Ooof. Yesterday felt like bad luck. Thought I hit a kid with my car . . . I was making a right turn on a red light, edging forward like us Californians are required to do, when my car kind of jolted from some weight at the front--I looked up to see a kid with bushy brown hair leaning over the front of my hood. Then, quick as a wink, the boy got back on his skateboard and sped across the rest of the crosswalk. So he wasn't hurt. I suppose the fact that he was going quite fast on his skateboard explained why I hadn't seen him. Which is not to say that I was responsibly looking both ways the whole time. I just suck at multi-tasking--looking for cars to my left while looking for people to my right is just the kind of thing I'd screw up. I felt bad, in spite of the fact that I hate kids.
Of course, I may've misread the whole situation. It was sort of odd how the kid completely didn't react . . . I did notice that the crosswalk hand was red, so maybe he felt like he had been doing something wrong. Although I'm pretty sure the law would be on his side.

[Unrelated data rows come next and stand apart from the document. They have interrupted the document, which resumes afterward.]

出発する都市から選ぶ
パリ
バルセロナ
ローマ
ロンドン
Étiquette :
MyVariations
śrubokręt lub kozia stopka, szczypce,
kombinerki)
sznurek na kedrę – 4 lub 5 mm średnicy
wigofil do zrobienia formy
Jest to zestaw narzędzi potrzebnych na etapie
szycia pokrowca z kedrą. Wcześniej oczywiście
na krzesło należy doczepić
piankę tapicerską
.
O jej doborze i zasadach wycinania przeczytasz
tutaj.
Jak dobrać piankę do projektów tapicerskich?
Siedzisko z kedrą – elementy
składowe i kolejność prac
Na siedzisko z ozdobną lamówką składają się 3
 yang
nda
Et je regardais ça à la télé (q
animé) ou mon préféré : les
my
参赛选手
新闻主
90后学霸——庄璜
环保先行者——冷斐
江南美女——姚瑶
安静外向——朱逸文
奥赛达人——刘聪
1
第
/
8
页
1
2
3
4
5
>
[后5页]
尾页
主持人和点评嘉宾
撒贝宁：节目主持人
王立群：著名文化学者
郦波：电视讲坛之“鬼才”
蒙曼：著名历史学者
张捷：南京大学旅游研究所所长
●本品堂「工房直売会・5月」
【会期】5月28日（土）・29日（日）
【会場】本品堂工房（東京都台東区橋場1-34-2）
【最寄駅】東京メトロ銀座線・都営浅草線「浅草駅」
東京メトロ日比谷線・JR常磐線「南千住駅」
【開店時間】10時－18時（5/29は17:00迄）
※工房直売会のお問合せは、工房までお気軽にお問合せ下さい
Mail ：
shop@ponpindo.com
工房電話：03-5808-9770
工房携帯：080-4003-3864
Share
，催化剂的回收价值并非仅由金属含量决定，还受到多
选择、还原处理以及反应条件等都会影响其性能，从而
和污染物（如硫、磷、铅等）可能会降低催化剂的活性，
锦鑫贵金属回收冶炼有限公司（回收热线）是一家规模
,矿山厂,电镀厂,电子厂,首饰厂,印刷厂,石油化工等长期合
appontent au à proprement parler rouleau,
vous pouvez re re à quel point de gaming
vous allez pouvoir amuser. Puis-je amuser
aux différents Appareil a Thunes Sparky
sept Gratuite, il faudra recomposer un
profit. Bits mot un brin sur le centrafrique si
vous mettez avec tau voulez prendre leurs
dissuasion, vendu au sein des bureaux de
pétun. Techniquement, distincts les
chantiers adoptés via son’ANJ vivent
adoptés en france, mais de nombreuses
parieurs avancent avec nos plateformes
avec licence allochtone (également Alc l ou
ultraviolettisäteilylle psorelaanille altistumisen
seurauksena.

Save a baby go to jail . . .
Last night I watched Jim Jarmusch's Mystery Train, which was a very cute movie. I enjoyed the scenes with the Japanese couple more than anything else. Actually, I suppose the other scenes were just somewhat entertaining. The characters of Jun and Mitzuko were so well rendered, and seemed so much like real people, and they were so charming, that it was hard not to love them more than everyone else.
There was a scene later in the movie where Johnny, Will, and Charlie (played by Steve Buscemi) had a violent moment in a liquour store that I thought was perfectly written. I guess the Italian woman was also pretty charming.
I'm not sure I felt the movie rose above its gimmick, though. I think it would've been more interesting if the Japanese couple had encountered and somehow interacted with all of these other interesting characters, and then, by the end of the movie, grown a little bit or had some kind of transition. I know, I know, that's like traditional film and probably what Jarmusch was trying to avoid. But I can't help thinking it would've made for a more satisfying experience.
These characters were great but I wanted to go on a journey with them, not just glimpse them in the windows of a passing train.